In the Spotlight: Researcher Jasdeep Singh from Cornell University

Dairy Soil & Water Regeneration is tapping into the talents of the best and brightest researchers in the country. They’re doing work through eight institutions located in major dairy-producing regions, from Vermont to California.

DSWR Dispatch is highlighting these all-important project partners.

Today, meet Jasdeep Singh, postdoctoral research associate in Cornell University’s Nutrient Management Spear Program.

Tell us a little bit about you.

I grew up on a family farm in the Punjab state of India. I completed my Bachelor of Science degree in agriculture with a major in soil science, agronomy and agroforestry from Punjab Agricultural University in 2016. I completed my Ph.D. with a Graduate Certificate in data science from South Dakota State University in 2020.

After my Ph.D. work, I joined Agrohydrology Lab at the Texas A&M AgriLife Research and Extension Center, where I spent about two years before joining the University of Illinois Urbana-Champaign in July 2022 as a research scientist.

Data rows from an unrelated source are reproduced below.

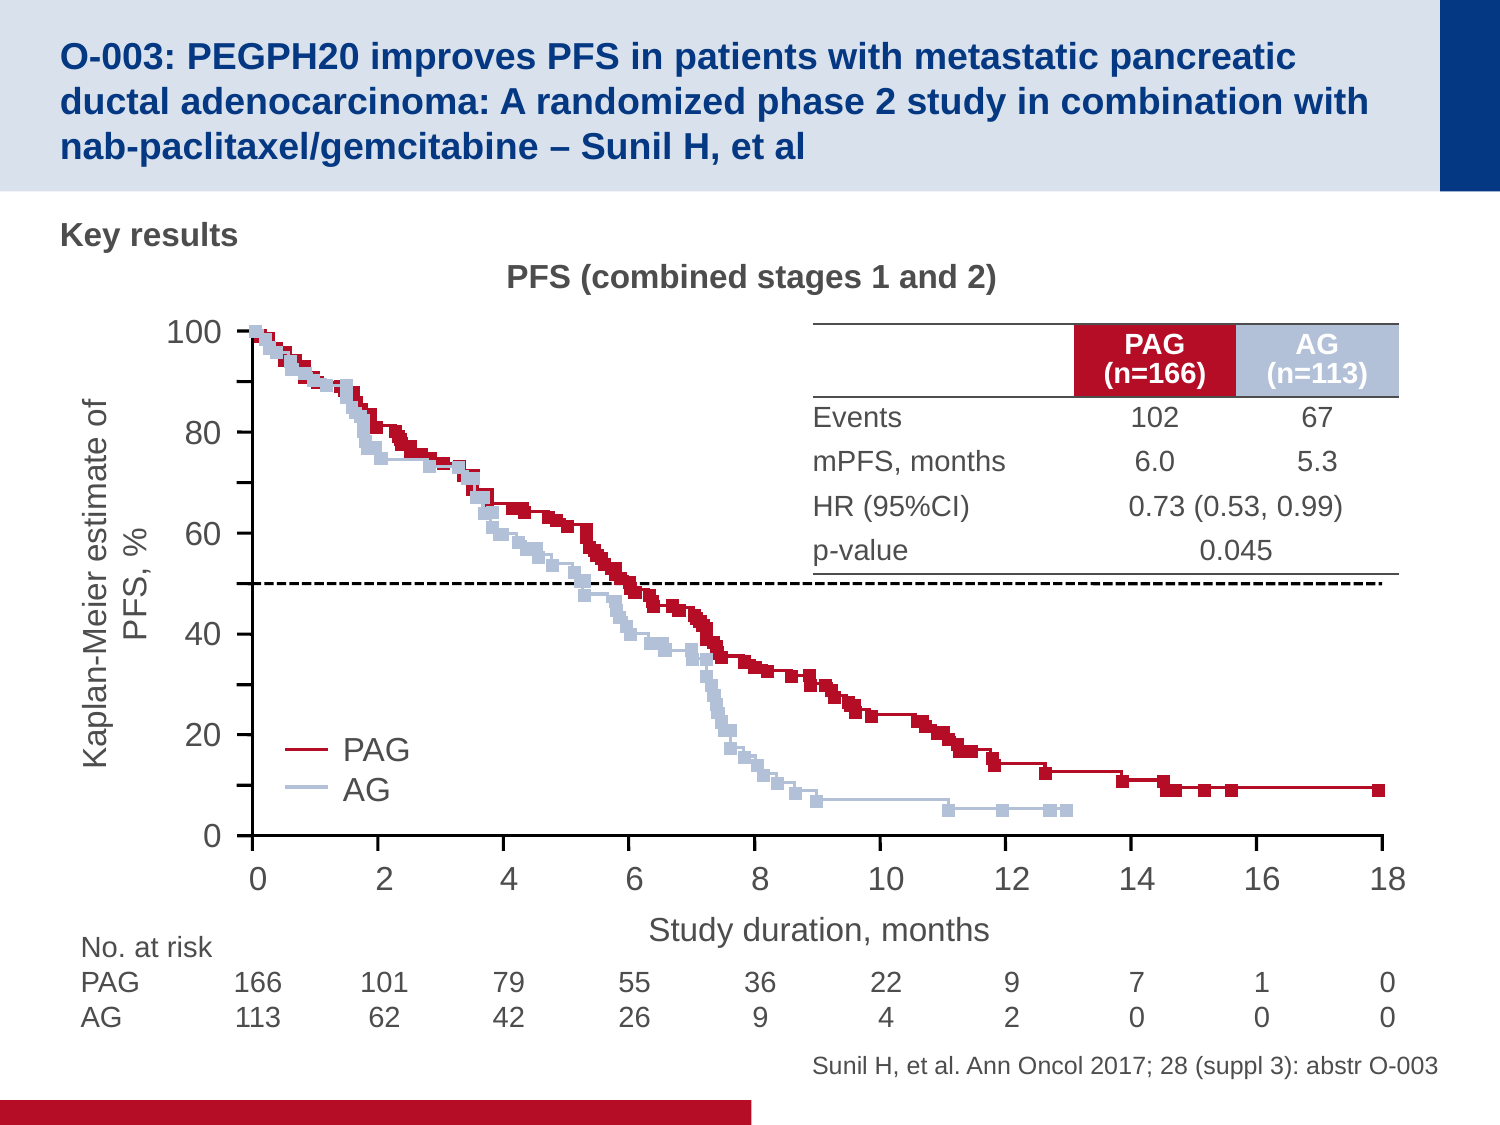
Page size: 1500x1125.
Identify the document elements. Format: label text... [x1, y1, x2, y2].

text_box No. at risk PAG 166 101 79 55 36 22 9 7 1 0 AG 113 62 42 26 9 4 2 0 0 0 [65, 966, 1411, 1042]
list Sunil H, et al. Ann Oncol 2017; 28 (suppl 3): abstr O-003 [762, 999, 1441, 1080]
list Key results [59, 205, 1441, 288]
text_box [59, 303, 1429, 957]
text_box PFS (combined stages 1 and 2) [432, 247, 1072, 301]
title O-003: PEGPH20 improves PFS in patients with metastatic pancreatic ductal adenocarcinoma: A randomized phase 2 study in combination with nab-paclitaxel/gemcitabine – Sunil H, et al [59, 29, 1412, 162]
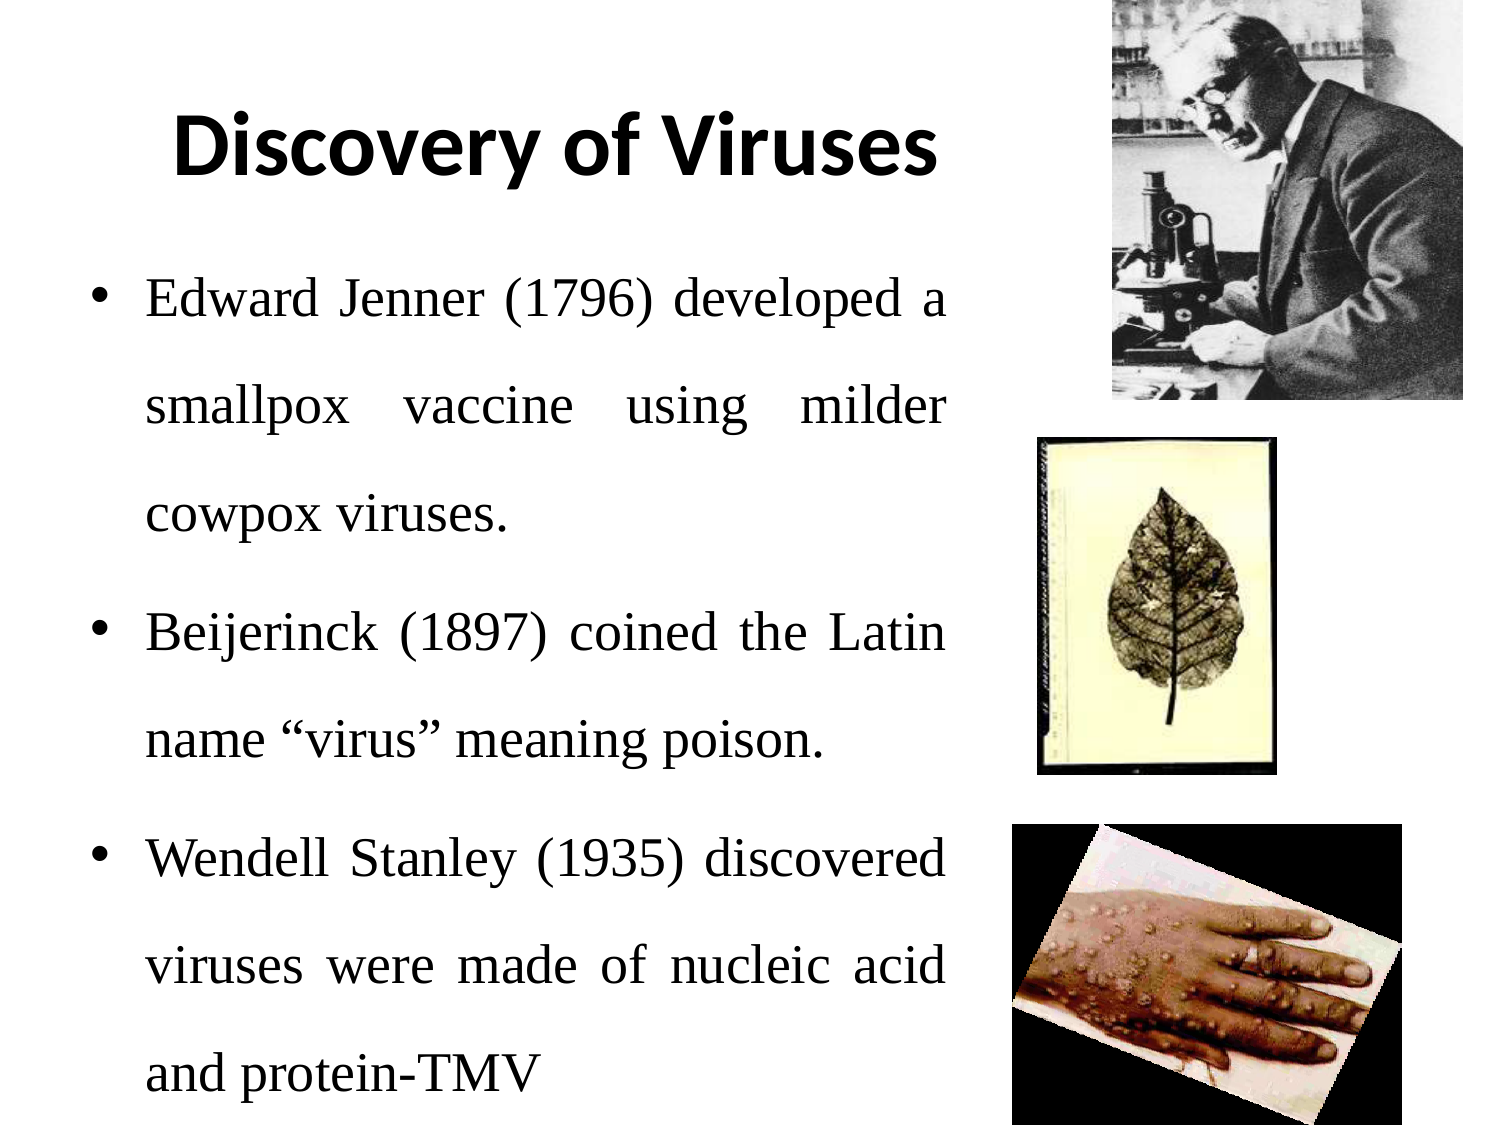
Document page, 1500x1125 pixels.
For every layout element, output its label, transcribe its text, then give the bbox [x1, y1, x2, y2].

I joined the Nutrient Management Spear Program as a postdoc at Cornell University in June 2023.

My research interests can be broadly categorized as:

Soil health assessment and management
Soil-plant-environment interactions and greenhouse gas emissions
Process-oriented modeling of carbon and nitrogen

What is your role in Dairy Soil & Water Regeneration?

I am a postdoc with the team. I am involved in supervising day-to-day project activities, including field and lab measurements, mentoring support staff, preparing project reports, liaison between Cornell and other collaborating project partners, and participating in outreach project activities through extension meetings and field days and sharing outcomes at professional conferences.

What is the focus of your team’s DSWR research?

On two commercial dairy farms, our team is conducting field investigations of soil health management systems, such as reduced tillage systems (e.g., strip-till and no-till) and rotations that include cover crops, in association with novel manure products. These systems can offer alternatives to commonly used field practices such as full-width tillage, winter fallow and liquid manure application. We are also evaluating the value of novel manure products. In other words, the quantity of nitrogen that can be provided by these manure sources in a given year and their effect on improving soil health and reducing environmental footprints without sacrificing forage quantity and quality.

What have you learned so far?

At one farm, in the first two years the soil health management system has shown lower yields than were obtained with commonly used field practices, but there was less of a yield reduction in higher-yielding zones. Commonly used field practices did show higher nitrous oxide emissions than the soil health management system across yield zones.

The farmer noticed that it has become easier to implement field operations over time in the soil health management system. Our data now reflect higher bulk density values with soil health management systems. The challenge, however, is the application of compost in this system where we don’t have drag hose equipment available. Currently, the farm crew uses drag lines to apply the manure to reduce the risk of compaction of the soil. Compost application with box spreaders may contribute to compaction over time and this is an issue that will need to be addressed.

At the other farm, corn silage yields and greenhouse gas emissions were influenced by differences in weather. In 2022, a wet year, we found higher nitrous oxide and corn silage yield with liquid manure compared to solid manure products. In 2023, corn silage yields were similar across systems, but yields were lower overall, reflecting a drought that year.

Our preliminary findings are that soil health properties are not responsive to the effects of treatment yet. We did notice that surface broadcasting of liquid manure in the fall contributed significantly to greenhouse gas emissions while injection of liquid manure in the spring had limited effects on emissions. Further evaluation is needed to see if the difference in emissions in primarily due to the difference in timing of application (fall versus spring) or more influenced by the method of application (surface application versus injection).

In our nitrogen replacement study at this same farm which we implemented in 2023, there was no response to side-dress nitrogen for any of the manure-based products. Application of flocculated and evaporated solids seemed to slightly reduce yields. None of the treatments impacted crude protein content of the silage. A second year of research to test carry-over nitrogen and decrease past nitrogen credits is being conducted in this year.

What excites you about your work on this project?

The most exciting part of working on this project is that the research is conducted on-farm — in farmers’ fields, with their equipment and according to their timing and logistics. I enjoy meeting them every week, seeing them work hard to run their operations, getting to know them and learning from them.

It’s also exciting because of how well the project is integrated and how well the research methodologies are executed uniquely between different institutes, NGOs, the dairy industry, federal agencies and academic institutions. In addition, the technology use is advanced, and hence ensures our methodologies and measurement values are rigorous.

Furthermore, I appreciate the efforts of communication team, helping to improve us professionally and synchronizing messaging throughout project. Given that this is such a big project, learning opportunities are tremendous, from everyday planning to communication to research to outreach, working collaborative among different teams, mentoring, and writing publications. I am fortunate to be part of this project.